### Arbeitsauftrag A:
Fasse den Text über das Spiel der Schweiz gegen Rumänien in zwei Sätzen zusammen.
### Arbeitsauftrag B:
Schreibe den Text über das Spiel der Schweiz gegen Rumänien nach seinem letzten Satz weiter.

### Vorliegender Text:
┌──

Auch die Schweizer sind ein den Traditionen verpflichtetes Volk. Insofern standen die Chancen, dass sie in ihrem zweiten Spiel der Gruppe A einen Sieg gegen Rumänien landen würden, vorab nicht sonderlich gut. Zwar sind die Rumänen den Schweizern seit der WM 1994 in bester Erinnerung. Damals siegten sie in Detroit 4:1, die Schweizer Medien wurden in den vergangenen Tagen nicht müde, den Glanzauftritt von einst zu beschwören.

Allerdings hatten die Schweizer am Samstag bereits einen Sieg erzielt, sie bezwangen Albanien 1:0. Böses Omen? Böses Omen: Noch nie haben die Schweizer zwei EM-Siege hintereinander erzielt. Dabei blieb es auch nach der Partie vom Mittwochabend. Die Schweizer erwirtschafteten gegen Rumänien ein 1:1 (0:1), das ihnen immerhin erlaubt, für das Achtelfinale zu planen.

"Wie wir ins Spiel gekommen sind, wie wir es beendet haben, vom Auftritt, von den Chancen, von der mentalen Stärke her", sagte ihr Trainer Vladimir Petkovic später, "da muss ich meiner Mannschaft ein großes Kompliment machen. Wir haben 90 Minuten lang einen Gegner kontrolliert, der uns nichts geschenkt hat."

└──

### Datenauszug:
┌──

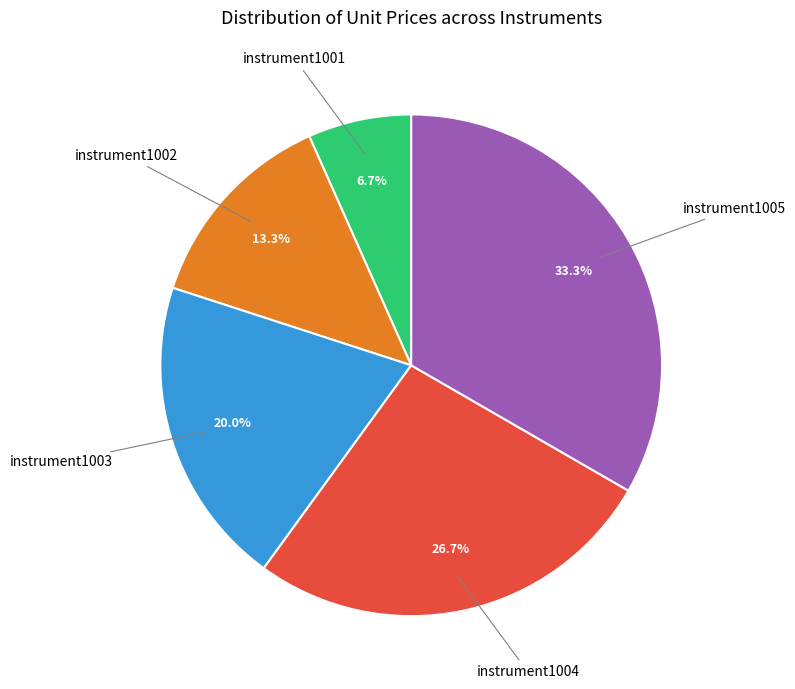

Does any single category account for the majority?

No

└──

### Antwort A:
Nach einem 1:0 gegen Albanien spielte die Schweiz in ihrem zweiten Gruppenspiel gegen Rumänien 1:1 und hat damit weiterhin noch nie zwei EM-Siege hintereinander erzielt, kann aber für das Achtelfinale planen. Trainer Vladimir Petkovic machte seiner Mannschaft ein großes Kompliment, weil sie 90 Minuten lang einen Gegner kontrolliert habe, der ihr nichts geschenkt habe.

### Antwort B:
Augenscheinlich waren die Schweizer mit größerer Spielkultur ausgestattet, die Partie geriet für sie zunächst dennoch zum Problem. Sie leisteten sich vor allem in der ersten Stunde in beiden Strafräumen weitgehend unverzeihliche Nachlässigkeiten. Auf der anderen Seite ordnete Rumäniens Trainer Anghel Iordanescu an, neuerlich aus einer massiven Abwehr heraus zu operieren - obwohl sein Team nach der 1:2-Auftaktniederlage gegen Gastgeber Frankreich unter Zugzwang stand.

Dass die Strategie des Generals verfing, lag vor allem daran, dass Mittelstürmer Haris Seferovic, in der deutschen Bundesliga bei Eintracht Frankfurt aktiv, zwei großartige Einschussmöglichkeiten der Schweizer in den Mülleimer warf. Nach sechs Minuten zielte er aus 14 Metern am rumänischen Tor vorbei; zuvor hatte ihn Blerim Dzemaili glänzend freigespielt. Wenig später scheiterte er an Torwart Ciprian Tatarusanu, diesmal hatte ihn der frühere Bayern-Profi Xherdan Shaqiri (Stoke City) ebenfalls glänzend freigespielt.

Unmittelbar danach folgte dann ein fataler Fauxpas des Schweizer Kapitäns Stephan Lichtsteiner, der zum Führungstor der Rumänen führte. Der offensiv ausgerichtete Rechtsverteidiger von Juventus Turin verspürte den Drang, die Elastizität des Leibchens der Rumänen zu testen - und zupfte wiederholt am Trikot von Alexandru Chipciu. Das war ungeschickt, als er es erstens im Strafraum tat und zweitens vor den Augen des russischen Schiedsrichters Karasew, der sofort auf den Strafstoßpunkt zeigte. Bogdan Stancu, der schon gegen Frankreich vom Elfmeterpunkt erfolgreich gewesen war, setzte den Ball neben den linken Pfosten, ins Tor. Torwart Yann Sommer von Borussia Mönchengladbach war ohne Chance.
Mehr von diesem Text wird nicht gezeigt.